A ces critiques s’ajoutent donc de nouvelles, sur l’affaire de Toulouse.

Bruno Le Roux, l’un des porte-parole de François Hollande, a affirmé jeudi à l’AFP avoir vu une « faille » dans la surveillance de Mohamed Merah et jugé que ce n’était pas un nouvel arsenal pénal, comme celui annoncé par Nicolas Sarkozy, qui allait « régler les problèmes de société ». « Le terme ’faille’, je le reprends volontiers. Aux Etats-Unis, aurait été constitué sans coup férir une commission d’enquête pour voir là où il y a eu problème dans la surveillance », a-t-il souligné.

« Là où il y a endoctrinement, voyages répétés dans des camps d’endoctrinement et accumulation d’armes à feu et d’armes de guerre, il y a forcément une réflexion à avoir sur l’impossibilité que notre République a eu à éviter ces crimes monstrueux, ou tout au moins à permettre de les arrêter plus tôt », a poursuivi le député de Seine-Saint-Denis.

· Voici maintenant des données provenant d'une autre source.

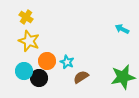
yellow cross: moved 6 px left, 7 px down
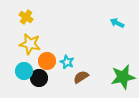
cyan arrow: moved 5 px left, 6 px up
yellow star: moved 1 px right, 3 px down; rotated 10 degrees counterclockwise
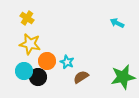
yellow cross: moved 1 px right, 1 px down
black circle: moved 1 px left, 1 px up
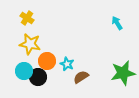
cyan arrow: rotated 32 degrees clockwise
cyan star: moved 2 px down
green star: moved 4 px up
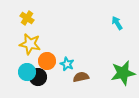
cyan circle: moved 3 px right, 1 px down
brown semicircle: rotated 21 degrees clockwise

Jérôme Guedj, président (PS) du conseil général de l’Essonne, département où est basé le Raid, a demandé jeudi sur son blog la démission du ministre de l’Intérieur Claude Guéant, en dénonçant « un triple échec ». L’élu PS se demande d’abord comment le « projet meurtrier » de Merah n’a pas été « décelé  » par les services de renseignement, qui pourtant suivaient le jeune homme depuis son séjour afghan. Il reproche aussi aux enquêteurs d’avoir tardé à identifier de manière précise le tueur au scooter, le 20 mars, relevant les « neuf jours » écoulés après le premier assassinat d’un militaire à Toulouse, «  l’identification des contacts internet suite à une petite annonce », et le fait que le tueur était déjà « assurément dans le collimateur » de la police vu ses antécédents. Enfin «  pourquoi une interpellation en douceur n’a pas été préférée ? », demande-t-il.

La candidate écologiste Eva Joly s’en prend elle aussi à Claude Guéant. « Qu’a fait le ministre sur place en commentant en permanence, heure par heure, ce qui se passait ? Il a créé de la confusion. Quel est son rôle ? Ce n’est pas lui qui dirige les opérations ! C’est une violation du code de procédure pénale ! », a lancé l’ancienne juge d’instruction sur Radio Orient. Selon elle, « ces opérations auraient dû être dirigées par un juge, à l’extrême limite par le Parquet. (...) J’ai été magistrate pendant plus de vingt ans (...) J’ai eu à faire face à des prises d’otage. Et j’ai appelé le RAID ou le GIGN. Je connais leur pertinence, je sais qu’on peut leur faire confiance, mais c’était moi qui dirigeais les opérations et non pas le ministre », a argumenté Eva Joly.